Monday, May 13, 2013

The Beauty of Bach

This is a given. But I state it because I live in an era where much of what we once viewed as beautiful has become, if not ugly, at least unfashionable; and what was once viewed as ugly has become quite trendy. Therefore one mustn't assume anymore that people, ipso facto, hear the beauty of Bach. No, I think it is now only a few that live in quiet enough habitats to hear him. Just as it is only a few can stay a minute with quiet souls in a cathedral without busily taking pictures and hurrying out. Cathedrals, like Bach's cantatas, are made for us to rest in, pointing to the otherworldly, make one think that there was a place in which Beauty itself did indeed dwell, without taint, virginal in all its unblemished splendor. Don't we hunger for such a place? No styrofoam cups, no piles of bald tires, no polluted punctuation among the paragraphs and paragraphs of trees one reads on a hike, no plastic bags caught up in rose bushes, no canisters of aerosol bobbing in the still water of a bog, otherwise pristine in ferns and moss.

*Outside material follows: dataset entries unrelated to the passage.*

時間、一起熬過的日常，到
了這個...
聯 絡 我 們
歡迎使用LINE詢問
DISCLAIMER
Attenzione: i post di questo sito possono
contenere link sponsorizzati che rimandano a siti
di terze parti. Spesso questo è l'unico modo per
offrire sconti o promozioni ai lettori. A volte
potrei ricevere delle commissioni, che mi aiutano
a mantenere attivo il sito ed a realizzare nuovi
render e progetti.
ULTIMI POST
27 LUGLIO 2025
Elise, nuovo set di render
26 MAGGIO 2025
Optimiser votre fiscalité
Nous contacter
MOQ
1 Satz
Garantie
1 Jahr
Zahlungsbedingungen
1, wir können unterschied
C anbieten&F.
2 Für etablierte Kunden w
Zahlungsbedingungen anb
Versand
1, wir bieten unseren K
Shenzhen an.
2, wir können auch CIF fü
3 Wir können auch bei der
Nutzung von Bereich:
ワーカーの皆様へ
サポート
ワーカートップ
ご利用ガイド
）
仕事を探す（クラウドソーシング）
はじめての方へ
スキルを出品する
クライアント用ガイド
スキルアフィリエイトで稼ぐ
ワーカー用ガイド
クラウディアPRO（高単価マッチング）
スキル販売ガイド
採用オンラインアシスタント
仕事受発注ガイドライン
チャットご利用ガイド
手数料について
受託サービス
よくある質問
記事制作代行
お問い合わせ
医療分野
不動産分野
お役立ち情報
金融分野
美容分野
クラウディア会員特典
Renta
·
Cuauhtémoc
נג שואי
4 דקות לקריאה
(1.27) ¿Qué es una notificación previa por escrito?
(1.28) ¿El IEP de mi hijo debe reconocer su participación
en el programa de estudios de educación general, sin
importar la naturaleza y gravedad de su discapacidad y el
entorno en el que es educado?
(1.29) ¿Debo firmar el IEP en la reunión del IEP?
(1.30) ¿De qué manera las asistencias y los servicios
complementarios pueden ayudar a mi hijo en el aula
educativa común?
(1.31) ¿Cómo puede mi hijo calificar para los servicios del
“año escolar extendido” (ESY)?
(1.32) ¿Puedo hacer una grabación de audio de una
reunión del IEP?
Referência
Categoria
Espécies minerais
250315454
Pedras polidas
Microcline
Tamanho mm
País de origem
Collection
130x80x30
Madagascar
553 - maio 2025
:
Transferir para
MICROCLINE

Yes, Bach possesses that purity that makes us wonder if our ears were indeed made for leaf blowers, gasoline powered lawn mowers, the roar of traffic on all the asphalt that cuts swaths through the amber grain of America the Beautiful, the heavy metal screeching out of amps in our own spirits---the arguments that occur in the lonely netherworld, the thump of hiphop pulsating in the rythmn meant to mimic an act at one time held to be sacred and the domain of unconditional love witnessed to God. Yes, Bach brings us back to give us an auditory taste of notes good for our souls. It pleads for us to pause, to wonder at what other things we spend our limited hearing on. It gives us yet a hint of sound, a single note to a symphony that yet awaits our reconciled and expectant hearing.